This procedure does not save any changes you may have done to the document type/fields structure. It's also critical if you have not given the documents a BibTeX id because then you used the document number for citations. Since the document numbers don't have to be the same after the backup/restore procedure, you better use real BibTeX ids.

Due to not changing database structure every version just look into CHANGES if there were any changes and you had to backup your data.

Apache

install.pl will ask for the user and group ids, Apache is run under. It needs to know them because when the CGI script tries to access certain files and directories to store it's data and configuration, it only succeeds when having set the right owner ids.

install.pl assumes that Apache allows per directory overriding of auhtorization configuration by using .htaccess files. If you are not asked for a password when opening browsing Document Archive's page, you either have to rename the installed .htaccess files (there are three of them) to whatever the directive AccessFileName is set. Or you have to change or append <Directory> sections that allow the overriding for the docarc's cgi-bin directory to your Apache configuration files. This section may look like (Apache 2.0)

AccessFileName .htaccess
<Directory "/srv/www/cgi-bin/docarc">
  AllowOverride AuthConfig Limit
</Directory>

where /srv/www/cgi-bin/docarc should be replaced with docarc's cgi-bin directory. For additional information on how to configure Apache please see the Apache Documentation Project on Authorization (1.3) or CGI scripts (1.3).

MySQL

To let install.pl create the necessary MySQL database and the tables within there, there should exist a MySQL user that has the rights to create databases, tables and new users. This user must have the rights to access the MySQL server from the machine you are installing Document Archive on. This is the MySQL superuser, install.pl asks for. After installation this user won't be used by Document Archive, the password will not be stored.

# # # # # # #

Given instruction ->
Please list every right that the installation notes say the MySQL user used by install.pl must have.

# # # # # # #

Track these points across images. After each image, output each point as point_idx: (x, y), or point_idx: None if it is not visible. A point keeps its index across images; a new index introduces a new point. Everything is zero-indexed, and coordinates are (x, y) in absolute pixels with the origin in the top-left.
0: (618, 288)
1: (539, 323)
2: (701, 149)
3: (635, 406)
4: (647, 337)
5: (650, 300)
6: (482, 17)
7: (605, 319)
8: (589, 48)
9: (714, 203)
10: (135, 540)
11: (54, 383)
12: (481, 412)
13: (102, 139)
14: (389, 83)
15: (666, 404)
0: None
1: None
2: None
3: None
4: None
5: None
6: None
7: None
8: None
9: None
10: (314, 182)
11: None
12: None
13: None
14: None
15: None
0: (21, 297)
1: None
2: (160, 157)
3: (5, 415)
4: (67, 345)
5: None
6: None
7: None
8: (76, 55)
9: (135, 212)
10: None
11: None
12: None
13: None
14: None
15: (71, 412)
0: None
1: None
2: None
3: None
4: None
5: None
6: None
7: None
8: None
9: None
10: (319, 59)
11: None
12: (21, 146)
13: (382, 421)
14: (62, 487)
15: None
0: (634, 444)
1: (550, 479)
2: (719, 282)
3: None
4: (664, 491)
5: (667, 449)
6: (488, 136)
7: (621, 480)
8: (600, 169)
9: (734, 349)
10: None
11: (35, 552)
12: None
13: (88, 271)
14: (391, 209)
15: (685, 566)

# # # # # # #

Solution to this problem ->
- The right to create databases
- The right to create tables
- The right to create new users
- The right to access the MySQL server from the machine Document Archive is being installed on